- _Required action_: Excluding any images, copy all of the lines below precisely as written.

- _Dataset entries_:
# # # # #
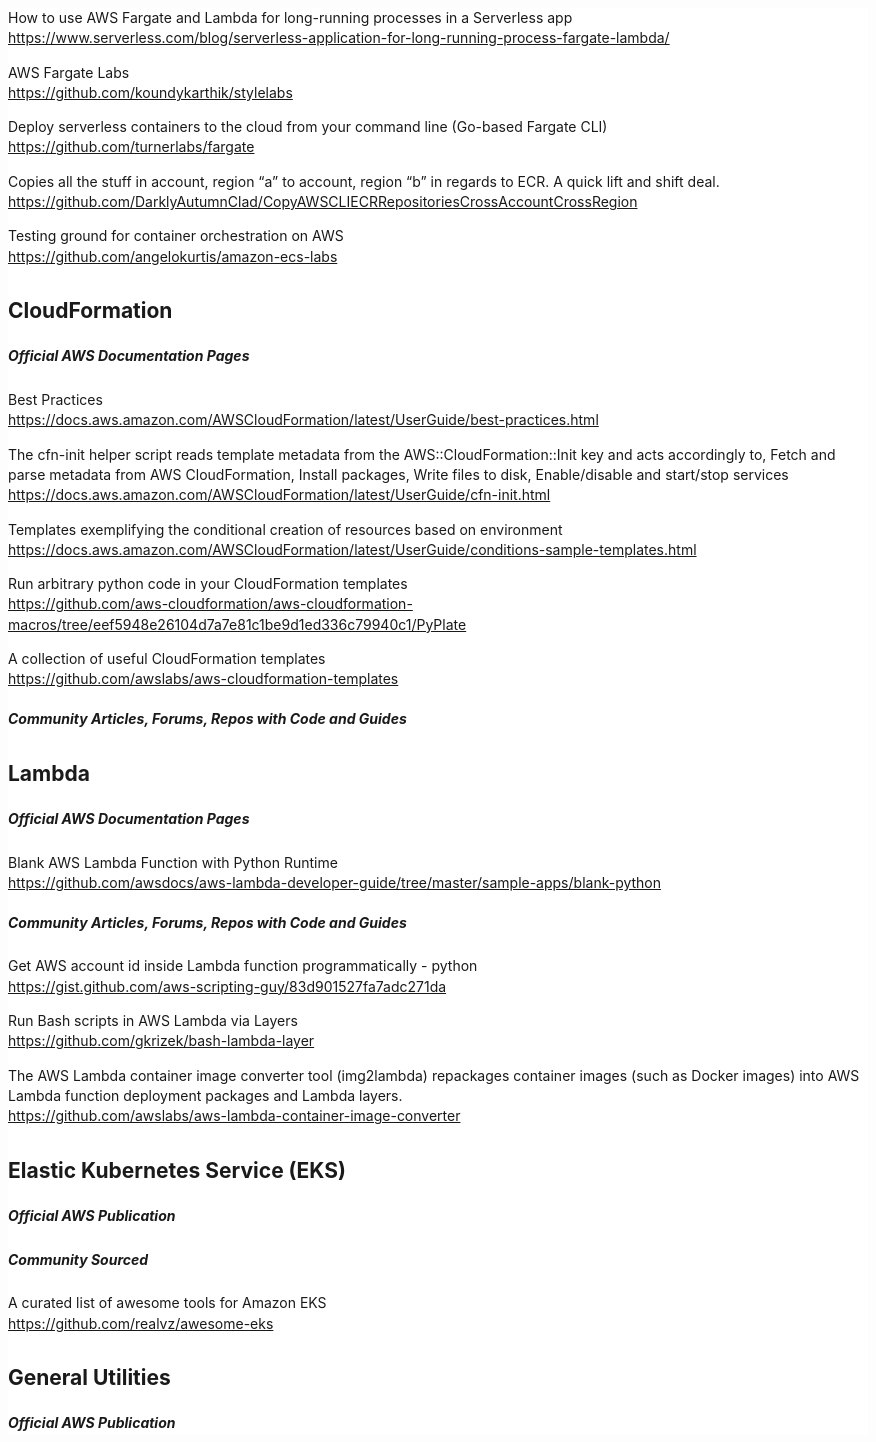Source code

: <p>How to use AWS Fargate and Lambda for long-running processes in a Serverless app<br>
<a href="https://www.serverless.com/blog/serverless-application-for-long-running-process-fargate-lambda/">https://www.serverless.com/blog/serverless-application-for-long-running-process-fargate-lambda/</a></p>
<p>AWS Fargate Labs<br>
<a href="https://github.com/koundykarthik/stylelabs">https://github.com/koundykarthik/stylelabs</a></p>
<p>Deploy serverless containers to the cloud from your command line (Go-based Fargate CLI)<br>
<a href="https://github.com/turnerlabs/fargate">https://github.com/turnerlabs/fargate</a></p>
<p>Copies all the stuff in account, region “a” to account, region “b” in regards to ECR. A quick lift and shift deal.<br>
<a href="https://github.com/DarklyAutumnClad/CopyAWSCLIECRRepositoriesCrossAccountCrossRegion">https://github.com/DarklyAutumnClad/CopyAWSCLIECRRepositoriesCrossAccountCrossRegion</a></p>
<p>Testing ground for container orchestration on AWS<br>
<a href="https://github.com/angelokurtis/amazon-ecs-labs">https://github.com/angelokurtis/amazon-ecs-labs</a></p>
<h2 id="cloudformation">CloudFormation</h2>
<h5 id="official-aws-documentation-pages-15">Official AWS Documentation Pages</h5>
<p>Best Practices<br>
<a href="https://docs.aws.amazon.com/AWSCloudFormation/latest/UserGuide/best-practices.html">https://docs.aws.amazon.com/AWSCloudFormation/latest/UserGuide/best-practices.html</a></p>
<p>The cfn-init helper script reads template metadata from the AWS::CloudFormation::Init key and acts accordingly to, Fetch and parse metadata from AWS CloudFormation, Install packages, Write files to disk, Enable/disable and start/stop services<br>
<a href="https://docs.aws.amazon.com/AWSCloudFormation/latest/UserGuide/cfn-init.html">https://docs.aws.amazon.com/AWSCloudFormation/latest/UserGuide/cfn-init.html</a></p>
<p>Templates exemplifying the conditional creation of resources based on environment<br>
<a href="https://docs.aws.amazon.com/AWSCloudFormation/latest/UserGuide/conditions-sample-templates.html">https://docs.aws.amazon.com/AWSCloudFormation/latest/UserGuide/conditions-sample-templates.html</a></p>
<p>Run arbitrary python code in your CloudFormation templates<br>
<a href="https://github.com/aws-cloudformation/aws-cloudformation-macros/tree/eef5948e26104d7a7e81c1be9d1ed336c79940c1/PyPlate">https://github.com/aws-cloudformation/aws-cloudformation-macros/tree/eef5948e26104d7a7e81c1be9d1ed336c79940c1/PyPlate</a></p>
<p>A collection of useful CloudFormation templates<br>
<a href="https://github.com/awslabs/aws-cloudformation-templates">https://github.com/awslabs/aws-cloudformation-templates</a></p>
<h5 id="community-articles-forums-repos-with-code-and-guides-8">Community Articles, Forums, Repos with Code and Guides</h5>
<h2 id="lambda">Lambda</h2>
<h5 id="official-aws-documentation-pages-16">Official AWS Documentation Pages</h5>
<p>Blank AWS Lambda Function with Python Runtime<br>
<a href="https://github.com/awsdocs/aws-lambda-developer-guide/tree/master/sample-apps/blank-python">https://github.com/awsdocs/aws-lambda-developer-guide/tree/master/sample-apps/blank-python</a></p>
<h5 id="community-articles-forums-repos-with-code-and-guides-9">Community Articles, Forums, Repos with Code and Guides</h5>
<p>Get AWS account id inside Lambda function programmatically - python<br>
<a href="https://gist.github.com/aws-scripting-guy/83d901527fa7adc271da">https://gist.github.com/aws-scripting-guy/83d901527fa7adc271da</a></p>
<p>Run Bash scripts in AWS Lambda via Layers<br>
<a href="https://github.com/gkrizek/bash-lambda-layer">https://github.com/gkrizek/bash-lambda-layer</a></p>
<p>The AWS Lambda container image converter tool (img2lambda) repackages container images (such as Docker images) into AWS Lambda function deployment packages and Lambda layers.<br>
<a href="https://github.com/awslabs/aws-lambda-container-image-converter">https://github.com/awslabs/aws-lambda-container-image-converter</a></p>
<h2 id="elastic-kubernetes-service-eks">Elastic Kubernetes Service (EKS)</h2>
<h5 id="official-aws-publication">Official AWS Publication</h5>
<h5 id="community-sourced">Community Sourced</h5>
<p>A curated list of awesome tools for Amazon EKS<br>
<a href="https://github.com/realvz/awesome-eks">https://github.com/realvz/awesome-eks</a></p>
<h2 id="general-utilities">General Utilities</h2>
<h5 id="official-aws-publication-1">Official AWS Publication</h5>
# # # # #
- _Answer space_:
Source code

: <p>How to use AWS Fargate and Lambda for long-running processes in a Serverless app<br>
<a href="https://www.serverless.com/blog/serverless-application-for-long-running-process-fargate-lambda/">https://www.serverless.com/blog/serverless-application-for-long-running-process-fargate-lambda/</a></p>
<p>AWS Fargate Labs<br>
<a href="https://github.com/koundykarthik/stylelabs">https://github.com/koundykarthik/stylelabs</a></p>
<p>Deploy serverless containers to the cloud from your command line (Go-based Fargate CLI)<br>
<a href="https://github.com/turnerlabs/fargate">https://github.com/turnerlabs/fargate</a></p>
<p>Copies all the stuff in account, region “a” to account, region “b” in regards to ECR. A quick lift and shift deal.<br>
<a href="https://github.com/DarklyAutumnClad/CopyAWSCLIECRRepositoriesCrossAccountCrossRegion">https://github.com/DarklyAutumnClad/CopyAWSCLIECRRepositoriesCrossAccountCrossRegion</a></p>
<p>Testing ground for container orchestration on AWS<br>
<a href="https://github.com/angelokurtis/amazon-ecs-labs">https://github.com/angelokurtis/amazon-ecs-labs</a></p>
<h2 id="cloudformation">CloudFormation</h2>
<h5 id="official-aws-documentation-pages-15">Official AWS Documentation Pages</h5>
<p>Best Practices<br>
<a href="https://docs.aws.amazon.com/AWSCloudFormation/latest/UserGuide/best-practices.html">https://docs.aws.amazon.com/AWSCloudFormation/latest/UserGuide/best-practices.html</a></p>
<p>The cfn-init helper script reads template metadata from the AWS::CloudFormation::Init key and acts accordingly to, Fetch and parse metadata from AWS CloudFormation, Install packages, Write files to disk, Enable/disable and start/stop services<br>
<a href="https://docs.aws.amazon.com/AWSCloudFormation/latest/UserGuide/cfn-init.html">https://docs.aws.amazon.com/AWSCloudFormation/latest/UserGuide/cfn-init.html</a></p>
<p>Templates exemplifying the conditional creation of resources based on environment<br>
<a href="https://docs.aws.amazon.com/AWSCloudFormation/latest/UserGuide/conditions-sample-templates.html">https://docs.aws.amazon.com/AWSCloudFormation/latest/UserGuide/conditions-sample-templates.html</a></p>
<p>Run arbitrary python code in your CloudFormation templates<br>
<a href="https://github.com/aws-cloudformation/aws-cloudformation-macros/tree/eef5948e26104d7a7e81c1be9d1ed336c79940c1/PyPlate">https://github.com/aws-cloudformation/aws-cloudformation-macros/tree/eef5948e26104d7a7e81c1be9d1ed336c79940c1/PyPlate</a></p>
<p>A collection of useful CloudFormation templates<br>
<a href="https://github.com/awslabs/aws-cloudformation-templates">https://github.com/awslabs/aws-cloudformation-templates</a></p>
<h5 id="community-articles-forums-repos-with-code-and-guides-8">Community Articles, Forums, Repos with Code and Guides</h5>
<h2 id="lambda">Lambda</h2>
<h5 id="official-aws-documentation-pages-16">Official AWS Documentation Pages</h5>
<p>Blank AWS Lambda Function with Python Runtime<br>
<a href="https://github.com/awsdocs/aws-lambda-developer-guide/tree/master/sample-apps/blank-python">https://github.com/awsdocs/aws-lambda-developer-guide/tree/master/sample-apps/blank-python</a></p>
<h5 id="community-articles-forums-repos-with-code-and-guides-9">Community Articles, Forums, Repos with Code and Guides</h5>
<p>Get AWS account id inside Lambda function programmatically - python<br>
<a href="https://gist.github.com/aws-scripting-guy/83d901527fa7adc271da">https://gist.github.com/aws-scripting-guy/83d901527fa7adc271da</a></p>
<p>Run Bash scripts in AWS Lambda via Layers<br>
<a href="https://github.com/gkrizek/bash-lambda-layer">https://github.com/gkrizek/bash-lambda-layer</a></p>
<p>The AWS Lambda container image converter tool (img2lambda) repackages container images (such as Docker images) into AWS Lambda function deployment packages and Lambda layers.<br>
<a href="https://github.com/awslabs/aws-lambda-container-image-converter">https://github.com/awslabs/aws-lambda-container-image-converter</a></p>
<h2 id="elastic-kubernetes-service-eks">Elastic Kubernetes Service (EKS)</h2>
<h5 id="official-aws-publication">Official AWS Publication</h5>
<h5 id="community-sourced">Community Sourced</h5>
<p>A curated list of awesome tools for Amazon EKS<br>
<a href="https://github.com/realvz/awesome-eks">https://github.com/realvz/awesome-eks</a></p>
<h2 id="general-utilities">General Utilities</h2>
<h5 id="official-aws-publication-1">Official AWS Publication</h5>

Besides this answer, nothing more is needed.